Theory-Implementation Gap: There is a simplification between the provable Algorithm 2 (uncertainty sets, candidate policy sets, min-max solvers) and the implemented Algorithm 1 (approximate value differences). The selection of hyperparameters like $\gamma_{\text{small}}$ and $m\%$ warrants more systematic analysis.

vs. OPRL (Disagreement-based): OPRL selects queries based on reward model disagreement to estimate rewards accurately; OPRIDE uses value differences to align the optimal policy. Ablations show this shift is the main source of the performance gap.
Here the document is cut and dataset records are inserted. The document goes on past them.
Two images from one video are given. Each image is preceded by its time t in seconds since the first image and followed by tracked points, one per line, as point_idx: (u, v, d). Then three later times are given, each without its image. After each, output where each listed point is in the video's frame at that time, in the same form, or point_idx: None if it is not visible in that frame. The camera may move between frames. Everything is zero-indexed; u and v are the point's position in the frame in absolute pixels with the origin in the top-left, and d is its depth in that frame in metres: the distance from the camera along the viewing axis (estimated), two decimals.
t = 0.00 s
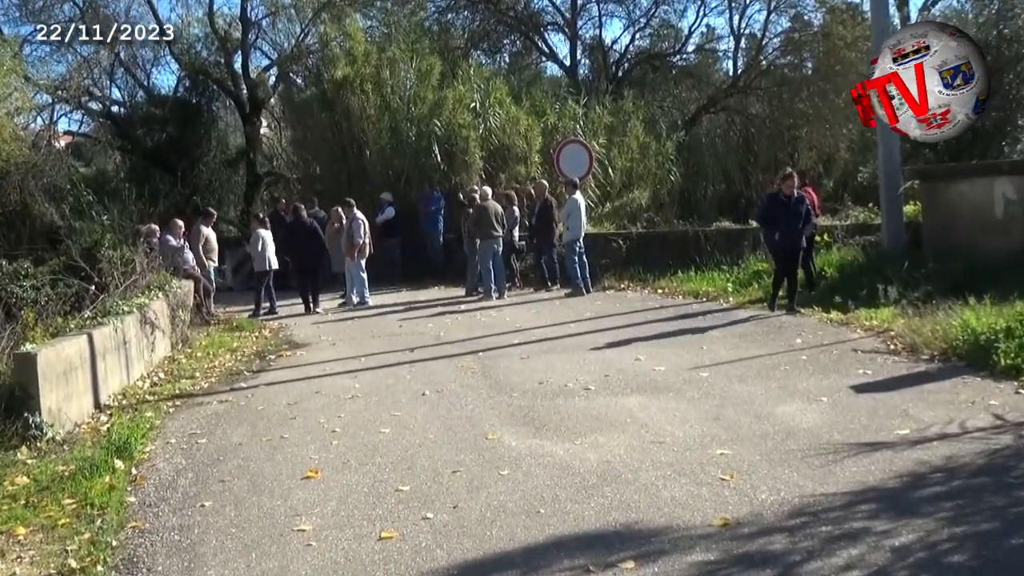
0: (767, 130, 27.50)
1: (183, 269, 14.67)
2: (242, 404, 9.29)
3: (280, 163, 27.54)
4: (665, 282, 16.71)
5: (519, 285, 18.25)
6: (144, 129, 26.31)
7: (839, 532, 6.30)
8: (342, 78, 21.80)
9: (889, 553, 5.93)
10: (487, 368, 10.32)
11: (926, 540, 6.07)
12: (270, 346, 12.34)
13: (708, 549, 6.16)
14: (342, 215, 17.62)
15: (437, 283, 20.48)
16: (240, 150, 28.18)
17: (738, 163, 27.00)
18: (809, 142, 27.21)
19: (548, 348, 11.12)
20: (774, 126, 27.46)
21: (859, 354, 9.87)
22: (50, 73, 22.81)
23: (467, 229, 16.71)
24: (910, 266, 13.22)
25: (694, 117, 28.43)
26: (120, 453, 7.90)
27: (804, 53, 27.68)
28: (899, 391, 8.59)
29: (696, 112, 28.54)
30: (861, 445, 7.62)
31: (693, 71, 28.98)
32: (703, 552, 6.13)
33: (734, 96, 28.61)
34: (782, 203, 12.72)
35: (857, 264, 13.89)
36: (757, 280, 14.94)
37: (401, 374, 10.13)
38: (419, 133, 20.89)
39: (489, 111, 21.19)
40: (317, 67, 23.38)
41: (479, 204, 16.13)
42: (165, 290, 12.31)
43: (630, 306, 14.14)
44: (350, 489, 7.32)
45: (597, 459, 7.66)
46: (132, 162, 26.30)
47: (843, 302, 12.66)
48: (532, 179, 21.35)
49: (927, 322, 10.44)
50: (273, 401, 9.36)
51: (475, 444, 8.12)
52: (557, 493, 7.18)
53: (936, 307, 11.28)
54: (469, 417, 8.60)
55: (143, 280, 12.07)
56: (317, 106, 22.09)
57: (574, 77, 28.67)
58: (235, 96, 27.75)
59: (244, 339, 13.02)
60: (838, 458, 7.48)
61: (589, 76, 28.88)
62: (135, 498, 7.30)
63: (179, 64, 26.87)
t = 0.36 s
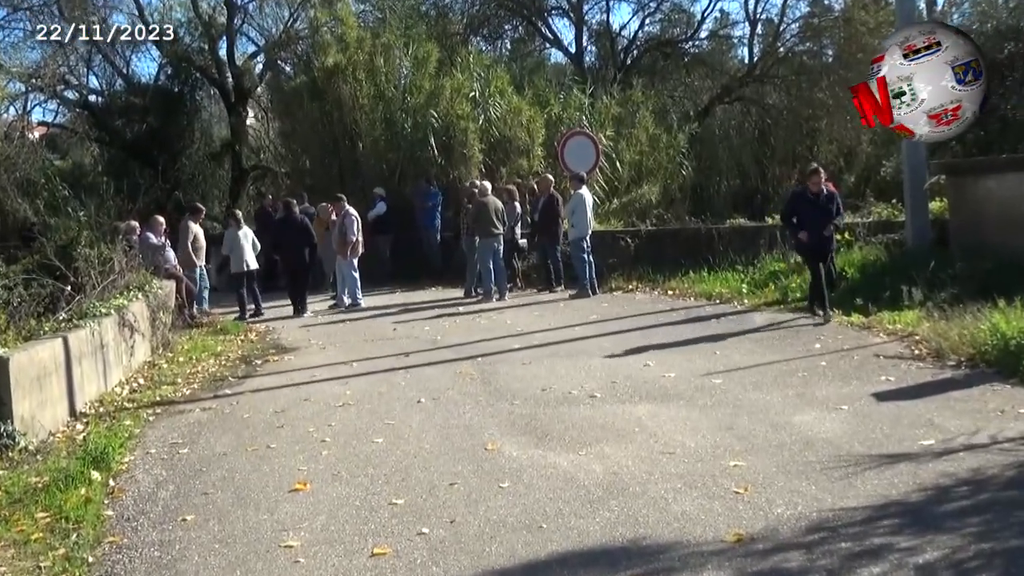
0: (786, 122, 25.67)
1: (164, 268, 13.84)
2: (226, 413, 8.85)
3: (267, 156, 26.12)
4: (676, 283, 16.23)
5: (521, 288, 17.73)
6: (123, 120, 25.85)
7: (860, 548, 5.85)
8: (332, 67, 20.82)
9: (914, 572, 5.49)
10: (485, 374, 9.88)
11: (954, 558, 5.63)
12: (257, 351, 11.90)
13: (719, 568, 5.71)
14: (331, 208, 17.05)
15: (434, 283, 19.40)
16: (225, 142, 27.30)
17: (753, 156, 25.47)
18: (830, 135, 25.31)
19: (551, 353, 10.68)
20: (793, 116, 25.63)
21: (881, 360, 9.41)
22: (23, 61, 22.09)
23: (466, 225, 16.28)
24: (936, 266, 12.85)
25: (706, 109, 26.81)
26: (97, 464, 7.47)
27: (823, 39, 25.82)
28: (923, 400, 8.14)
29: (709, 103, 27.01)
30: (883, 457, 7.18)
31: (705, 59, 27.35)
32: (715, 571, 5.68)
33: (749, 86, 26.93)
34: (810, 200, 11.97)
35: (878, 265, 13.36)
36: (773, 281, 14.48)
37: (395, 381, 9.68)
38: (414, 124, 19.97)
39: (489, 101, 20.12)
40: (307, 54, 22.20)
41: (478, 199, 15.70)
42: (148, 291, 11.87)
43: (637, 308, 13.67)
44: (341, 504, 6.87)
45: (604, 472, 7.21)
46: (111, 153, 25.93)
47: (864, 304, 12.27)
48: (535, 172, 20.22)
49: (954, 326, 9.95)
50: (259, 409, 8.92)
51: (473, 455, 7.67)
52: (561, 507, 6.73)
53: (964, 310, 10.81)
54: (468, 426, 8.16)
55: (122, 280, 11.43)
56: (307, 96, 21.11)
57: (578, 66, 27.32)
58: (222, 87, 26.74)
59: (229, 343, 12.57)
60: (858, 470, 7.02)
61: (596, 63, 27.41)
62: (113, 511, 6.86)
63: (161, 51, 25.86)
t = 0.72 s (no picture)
0: (797, 116, 23.55)
1: (140, 269, 13.37)
2: (206, 423, 8.46)
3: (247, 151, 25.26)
4: (680, 285, 15.84)
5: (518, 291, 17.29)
6: (97, 113, 25.22)
7: (877, 567, 5.48)
8: (320, 57, 19.81)
9: None
10: (479, 382, 9.50)
11: None
12: (238, 357, 11.51)
13: None
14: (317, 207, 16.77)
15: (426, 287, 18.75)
16: (204, 135, 26.81)
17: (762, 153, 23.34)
18: (843, 130, 23.25)
19: (549, 359, 10.31)
20: (803, 110, 23.52)
21: (897, 368, 9.04)
22: None
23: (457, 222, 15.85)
24: (954, 267, 12.48)
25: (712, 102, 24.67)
26: (67, 477, 7.08)
27: (836, 28, 23.71)
28: (940, 409, 7.77)
29: (716, 95, 24.76)
30: (898, 470, 6.80)
31: (712, 50, 25.14)
32: None
33: (760, 76, 24.76)
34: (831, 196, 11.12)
35: (893, 268, 12.99)
36: (782, 284, 14.08)
37: (384, 389, 9.30)
38: (405, 117, 19.21)
39: (483, 94, 19.47)
40: (290, 42, 20.71)
41: (473, 197, 15.26)
42: (121, 292, 11.47)
43: (638, 312, 13.28)
44: (325, 519, 6.48)
45: (603, 484, 6.83)
46: (86, 149, 25.26)
47: (879, 307, 11.87)
48: (531, 169, 19.50)
49: (972, 331, 9.56)
50: (240, 419, 8.53)
51: (466, 466, 7.30)
52: (558, 522, 6.33)
53: (983, 314, 10.43)
54: (460, 437, 7.79)
55: (96, 282, 11.13)
56: (290, 87, 20.08)
57: (578, 59, 25.18)
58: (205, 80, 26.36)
59: (207, 349, 12.17)
60: (871, 484, 6.63)
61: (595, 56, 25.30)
62: (85, 526, 6.46)
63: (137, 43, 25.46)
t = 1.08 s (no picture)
0: (810, 110, 22.90)
1: (114, 271, 12.98)
2: (185, 435, 8.09)
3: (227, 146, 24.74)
4: (687, 288, 15.45)
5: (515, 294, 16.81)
6: (68, 105, 24.34)
7: None
8: (304, 44, 19.38)
9: None
10: (475, 391, 9.13)
11: None
12: (217, 366, 11.15)
13: None
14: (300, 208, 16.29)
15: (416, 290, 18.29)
16: (182, 130, 25.47)
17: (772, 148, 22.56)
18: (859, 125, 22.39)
19: (549, 367, 9.94)
20: (817, 103, 22.88)
21: (915, 376, 8.67)
22: None
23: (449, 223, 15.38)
24: (974, 270, 12.08)
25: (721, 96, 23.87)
26: (37, 492, 6.70)
27: (851, 16, 23.11)
28: (961, 419, 7.40)
29: (724, 87, 24.12)
30: (917, 485, 6.41)
31: (720, 38, 24.57)
32: None
33: (770, 69, 24.17)
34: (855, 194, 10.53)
35: (911, 270, 12.66)
36: (794, 287, 13.69)
37: (374, 399, 8.94)
38: (393, 111, 18.79)
39: (478, 86, 19.04)
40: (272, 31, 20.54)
41: (467, 195, 14.91)
42: (93, 295, 10.98)
43: (642, 317, 12.91)
44: (310, 536, 6.09)
45: (606, 499, 6.46)
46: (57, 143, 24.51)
47: (897, 313, 11.47)
48: (528, 164, 19.01)
49: (993, 335, 9.18)
50: (220, 431, 8.16)
51: (458, 480, 6.93)
52: (556, 540, 5.93)
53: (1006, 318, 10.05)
54: (454, 449, 7.42)
55: (65, 285, 10.68)
56: (274, 79, 19.76)
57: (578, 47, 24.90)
58: (181, 72, 25.03)
59: (185, 356, 11.78)
60: (889, 499, 6.24)
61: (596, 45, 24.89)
62: (56, 543, 6.08)
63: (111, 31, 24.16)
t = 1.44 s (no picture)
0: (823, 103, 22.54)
1: (90, 271, 12.67)
2: (164, 444, 7.82)
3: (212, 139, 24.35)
4: (692, 289, 15.12)
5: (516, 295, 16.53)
6: (42, 97, 23.70)
7: None
8: (292, 32, 19.00)
9: None
10: (472, 396, 8.83)
11: None
12: (200, 369, 10.87)
13: None
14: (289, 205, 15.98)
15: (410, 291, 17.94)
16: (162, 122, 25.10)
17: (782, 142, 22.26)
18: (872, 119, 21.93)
19: (549, 372, 9.65)
20: (830, 96, 22.55)
21: (931, 382, 8.37)
22: None
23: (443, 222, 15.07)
24: (992, 271, 11.83)
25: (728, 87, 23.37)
26: (8, 502, 6.41)
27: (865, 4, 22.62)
28: (978, 428, 7.11)
29: (732, 79, 23.62)
30: (934, 495, 6.09)
31: (728, 27, 24.03)
32: None
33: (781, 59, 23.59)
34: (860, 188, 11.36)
35: (927, 273, 12.38)
36: (804, 289, 13.39)
37: (365, 406, 8.66)
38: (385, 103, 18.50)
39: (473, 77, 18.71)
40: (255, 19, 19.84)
41: (461, 191, 14.59)
42: (67, 297, 10.67)
43: (644, 319, 12.62)
44: (296, 548, 5.76)
45: (607, 511, 6.15)
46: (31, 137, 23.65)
47: (916, 316, 11.21)
48: (525, 159, 18.73)
49: (1012, 339, 8.86)
50: (202, 439, 7.88)
51: (451, 491, 6.63)
52: (555, 553, 5.59)
53: None
54: (447, 459, 7.12)
55: (39, 286, 10.40)
56: (260, 67, 19.30)
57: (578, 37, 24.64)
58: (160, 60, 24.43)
59: (166, 360, 11.49)
60: (904, 510, 5.91)
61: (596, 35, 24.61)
62: (30, 557, 5.77)
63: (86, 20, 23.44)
vs. IDRL (Information-directed): IDRL uses Laplacian approximation and Hessians for posterior calculation, which is complex. OPRIDE uses critic values directly, making it easier to implement and empirically stronger.
vs. IPL / CPL / DPPO (Single-stage): These bypass explicit reward modeling. OPRIDE retains the two-stage structure to leverage mature offline RL algorithms.
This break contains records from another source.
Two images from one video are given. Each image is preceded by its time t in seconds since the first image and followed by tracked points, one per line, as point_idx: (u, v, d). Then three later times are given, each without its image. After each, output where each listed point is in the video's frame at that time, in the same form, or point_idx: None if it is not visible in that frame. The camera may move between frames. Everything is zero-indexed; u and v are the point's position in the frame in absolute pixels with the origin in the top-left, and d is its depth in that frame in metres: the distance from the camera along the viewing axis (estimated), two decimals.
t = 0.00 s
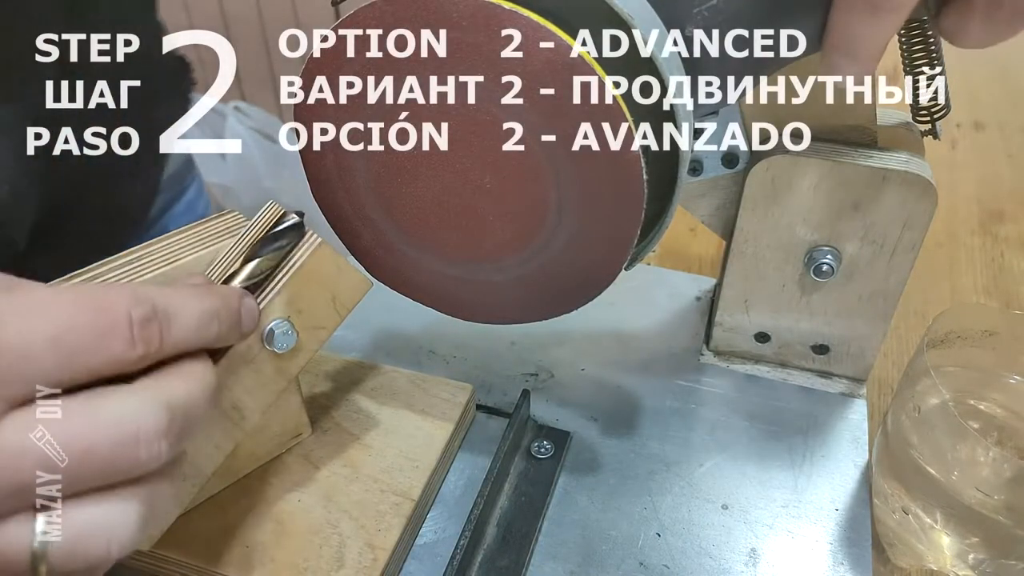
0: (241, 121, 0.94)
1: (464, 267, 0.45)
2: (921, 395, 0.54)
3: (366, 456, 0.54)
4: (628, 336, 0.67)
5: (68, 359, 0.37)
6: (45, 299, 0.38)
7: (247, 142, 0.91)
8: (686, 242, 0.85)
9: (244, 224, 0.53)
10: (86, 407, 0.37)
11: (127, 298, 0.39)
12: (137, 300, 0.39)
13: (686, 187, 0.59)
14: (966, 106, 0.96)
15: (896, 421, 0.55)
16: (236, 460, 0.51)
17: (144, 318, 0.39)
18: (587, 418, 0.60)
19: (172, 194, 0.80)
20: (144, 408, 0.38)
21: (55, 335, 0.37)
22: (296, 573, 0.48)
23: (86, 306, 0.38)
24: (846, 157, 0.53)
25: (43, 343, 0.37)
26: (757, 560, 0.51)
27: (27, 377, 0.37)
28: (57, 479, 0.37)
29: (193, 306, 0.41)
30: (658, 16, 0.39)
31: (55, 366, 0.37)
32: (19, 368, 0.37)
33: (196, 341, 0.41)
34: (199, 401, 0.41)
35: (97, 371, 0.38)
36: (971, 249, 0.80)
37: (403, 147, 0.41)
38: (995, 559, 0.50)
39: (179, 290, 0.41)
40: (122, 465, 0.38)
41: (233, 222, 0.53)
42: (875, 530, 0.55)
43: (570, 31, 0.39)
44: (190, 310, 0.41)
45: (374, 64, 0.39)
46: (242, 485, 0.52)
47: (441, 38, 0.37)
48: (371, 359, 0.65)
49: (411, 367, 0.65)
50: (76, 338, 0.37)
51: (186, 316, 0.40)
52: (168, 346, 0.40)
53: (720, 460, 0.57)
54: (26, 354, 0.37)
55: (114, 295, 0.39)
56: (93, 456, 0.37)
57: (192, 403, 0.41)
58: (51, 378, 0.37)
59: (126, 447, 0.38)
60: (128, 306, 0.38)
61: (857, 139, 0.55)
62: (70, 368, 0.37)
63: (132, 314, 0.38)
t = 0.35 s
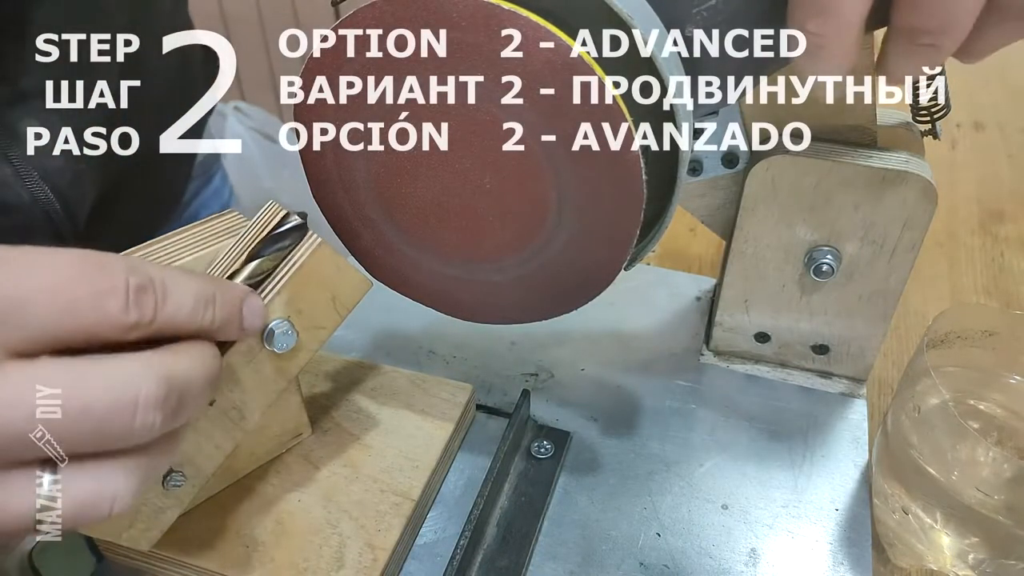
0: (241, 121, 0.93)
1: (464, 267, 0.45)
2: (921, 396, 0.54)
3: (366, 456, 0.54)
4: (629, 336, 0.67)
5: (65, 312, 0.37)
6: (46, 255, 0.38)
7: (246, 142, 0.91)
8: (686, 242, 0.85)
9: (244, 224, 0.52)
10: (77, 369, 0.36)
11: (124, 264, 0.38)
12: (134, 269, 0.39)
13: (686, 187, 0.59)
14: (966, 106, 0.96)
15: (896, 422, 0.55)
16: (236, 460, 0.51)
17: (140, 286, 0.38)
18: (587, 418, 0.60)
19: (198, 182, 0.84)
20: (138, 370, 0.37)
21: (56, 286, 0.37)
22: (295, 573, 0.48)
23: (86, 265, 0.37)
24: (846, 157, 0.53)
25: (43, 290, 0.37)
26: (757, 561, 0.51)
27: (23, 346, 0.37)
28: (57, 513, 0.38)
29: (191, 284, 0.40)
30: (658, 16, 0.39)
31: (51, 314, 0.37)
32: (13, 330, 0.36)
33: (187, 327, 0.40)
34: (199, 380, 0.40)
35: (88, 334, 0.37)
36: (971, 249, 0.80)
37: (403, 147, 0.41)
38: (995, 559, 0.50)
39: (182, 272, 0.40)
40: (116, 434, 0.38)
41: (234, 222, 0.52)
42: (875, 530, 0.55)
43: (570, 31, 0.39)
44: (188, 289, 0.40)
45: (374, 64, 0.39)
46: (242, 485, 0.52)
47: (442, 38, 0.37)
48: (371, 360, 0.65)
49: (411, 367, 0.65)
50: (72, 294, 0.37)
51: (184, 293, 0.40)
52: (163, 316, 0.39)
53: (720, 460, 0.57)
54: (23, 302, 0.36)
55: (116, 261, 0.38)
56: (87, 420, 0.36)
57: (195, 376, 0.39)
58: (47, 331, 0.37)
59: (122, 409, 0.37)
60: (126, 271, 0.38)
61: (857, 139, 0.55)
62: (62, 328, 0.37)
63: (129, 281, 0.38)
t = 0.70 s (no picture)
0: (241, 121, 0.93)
1: (464, 267, 0.45)
2: (921, 395, 0.54)
3: (367, 455, 0.54)
4: (628, 337, 0.67)
5: (59, 283, 0.37)
6: (36, 229, 0.38)
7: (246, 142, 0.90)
8: (686, 242, 0.85)
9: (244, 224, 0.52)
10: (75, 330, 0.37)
11: (116, 241, 0.39)
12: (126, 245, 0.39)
13: (686, 187, 0.59)
14: (966, 106, 0.96)
15: (896, 422, 0.55)
16: (236, 460, 0.51)
17: (134, 261, 0.39)
18: (587, 418, 0.60)
19: (184, 179, 0.82)
20: (135, 341, 0.38)
21: (51, 256, 0.37)
22: (295, 573, 0.48)
23: (80, 241, 0.38)
24: (845, 157, 0.53)
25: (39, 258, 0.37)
26: (757, 561, 0.51)
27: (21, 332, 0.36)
28: (57, 479, 0.38)
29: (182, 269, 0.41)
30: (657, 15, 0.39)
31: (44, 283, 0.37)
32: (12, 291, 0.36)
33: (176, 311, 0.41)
34: (189, 359, 0.40)
35: (82, 308, 0.38)
36: (971, 249, 0.80)
37: (402, 148, 0.41)
38: (996, 560, 0.50)
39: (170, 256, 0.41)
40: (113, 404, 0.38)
41: (234, 222, 0.52)
42: (875, 531, 0.55)
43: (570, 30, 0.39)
44: (178, 271, 0.41)
45: (374, 64, 0.39)
46: (242, 485, 0.52)
47: (442, 38, 0.37)
48: (371, 359, 0.65)
49: (411, 367, 0.65)
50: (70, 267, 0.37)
51: (176, 274, 0.40)
52: (156, 296, 0.40)
53: (720, 460, 0.57)
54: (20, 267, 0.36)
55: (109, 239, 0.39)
56: (87, 373, 0.36)
57: (184, 355, 0.40)
58: (40, 296, 0.37)
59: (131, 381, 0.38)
60: (120, 246, 0.39)
61: (858, 140, 0.55)
62: (56, 295, 0.37)
63: (124, 255, 0.39)
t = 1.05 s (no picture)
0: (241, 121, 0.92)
1: (465, 266, 0.45)
2: (921, 395, 0.54)
3: (367, 455, 0.54)
4: (629, 337, 0.67)
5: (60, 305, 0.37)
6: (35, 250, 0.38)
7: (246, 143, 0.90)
8: (686, 242, 0.85)
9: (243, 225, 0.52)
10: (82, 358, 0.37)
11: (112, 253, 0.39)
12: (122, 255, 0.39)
13: (686, 187, 0.59)
14: (966, 106, 0.96)
15: (896, 422, 0.55)
16: (236, 460, 0.51)
17: (131, 270, 0.39)
18: (587, 418, 0.60)
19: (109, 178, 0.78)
20: (144, 358, 0.38)
21: (46, 281, 0.37)
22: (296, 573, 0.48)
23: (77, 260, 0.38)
24: (845, 157, 0.53)
25: (34, 286, 0.37)
26: (757, 560, 0.51)
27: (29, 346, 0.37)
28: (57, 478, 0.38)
29: (178, 268, 0.40)
30: (657, 15, 0.39)
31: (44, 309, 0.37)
32: (11, 320, 0.36)
33: (180, 311, 0.40)
34: (202, 365, 0.40)
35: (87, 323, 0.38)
36: (971, 249, 0.80)
37: (403, 148, 0.41)
38: (996, 559, 0.51)
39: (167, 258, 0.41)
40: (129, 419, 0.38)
41: (233, 223, 0.52)
42: (875, 530, 0.55)
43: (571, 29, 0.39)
44: (176, 273, 0.40)
45: (374, 64, 0.39)
46: (242, 485, 0.52)
47: (442, 39, 0.37)
48: (371, 359, 0.65)
49: (411, 367, 0.65)
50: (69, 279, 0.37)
51: (173, 276, 0.40)
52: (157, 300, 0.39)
53: (720, 460, 0.57)
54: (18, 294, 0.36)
55: (103, 252, 0.39)
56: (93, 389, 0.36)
57: (194, 364, 0.40)
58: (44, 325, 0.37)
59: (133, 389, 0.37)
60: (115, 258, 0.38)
61: (857, 140, 0.55)
62: (59, 318, 0.37)
63: (119, 266, 0.38)
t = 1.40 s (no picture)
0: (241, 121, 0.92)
1: (465, 267, 0.45)
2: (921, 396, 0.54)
3: (367, 456, 0.54)
4: (629, 336, 0.67)
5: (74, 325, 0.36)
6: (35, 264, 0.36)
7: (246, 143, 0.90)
8: (686, 242, 0.85)
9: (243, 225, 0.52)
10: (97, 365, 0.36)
11: (113, 265, 0.38)
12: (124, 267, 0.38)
13: (686, 187, 0.59)
14: (966, 106, 0.96)
15: (896, 422, 0.55)
16: (236, 461, 0.51)
17: (135, 284, 0.38)
18: (587, 418, 0.60)
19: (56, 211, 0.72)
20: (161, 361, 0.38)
21: (54, 310, 0.35)
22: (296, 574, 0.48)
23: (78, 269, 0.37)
24: (846, 157, 0.53)
25: (44, 317, 0.35)
26: (757, 561, 0.51)
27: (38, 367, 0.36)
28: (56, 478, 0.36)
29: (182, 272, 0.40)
30: (657, 16, 0.39)
31: (67, 337, 0.36)
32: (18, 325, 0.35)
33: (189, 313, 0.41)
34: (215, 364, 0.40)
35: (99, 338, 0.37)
36: (971, 249, 0.80)
37: (403, 148, 0.41)
38: (996, 559, 0.51)
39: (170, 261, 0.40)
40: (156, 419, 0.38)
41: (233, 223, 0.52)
42: (876, 531, 0.55)
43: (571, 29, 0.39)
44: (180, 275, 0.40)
45: (374, 64, 0.39)
46: (243, 485, 0.52)
47: (442, 39, 0.37)
48: (371, 359, 0.65)
49: (412, 367, 0.65)
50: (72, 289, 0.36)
51: (178, 281, 0.40)
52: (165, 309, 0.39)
53: (720, 461, 0.57)
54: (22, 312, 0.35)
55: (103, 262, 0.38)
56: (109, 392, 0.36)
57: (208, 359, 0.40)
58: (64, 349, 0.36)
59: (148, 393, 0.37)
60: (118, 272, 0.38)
61: (858, 140, 0.55)
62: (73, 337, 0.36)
63: (123, 280, 0.38)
vs. PDS (Pessimism/Discounting): PDS introduced pessimistic discounting; OPRIDE upgrades this to VDS, which schedules per-sample based on variance.

Rating¶

Novelty: ⭐⭐⭐⭐ The combination of Difference-of-Value-Differences and VDS is a substantive new approach to Offline PbRL query efficiency with theoretical backing.
Experimental Thoroughness: ⭐⭐⭐⭐ Multiple tasks in Meta-World and AntMaze, 5 seeds, module ablations, and survival baseline comparisons, though limited to control domains.
Writing Quality: ⭐⭐⭐⭐ Clear chain from motivation to method and theory; the approximation between theory and implementation could be more detailed.
Value: ⭐⭐⭐⭐ Reducing the labeling budget to ~10 queries provides a tangible efficiency gain for practical PbRL deployment.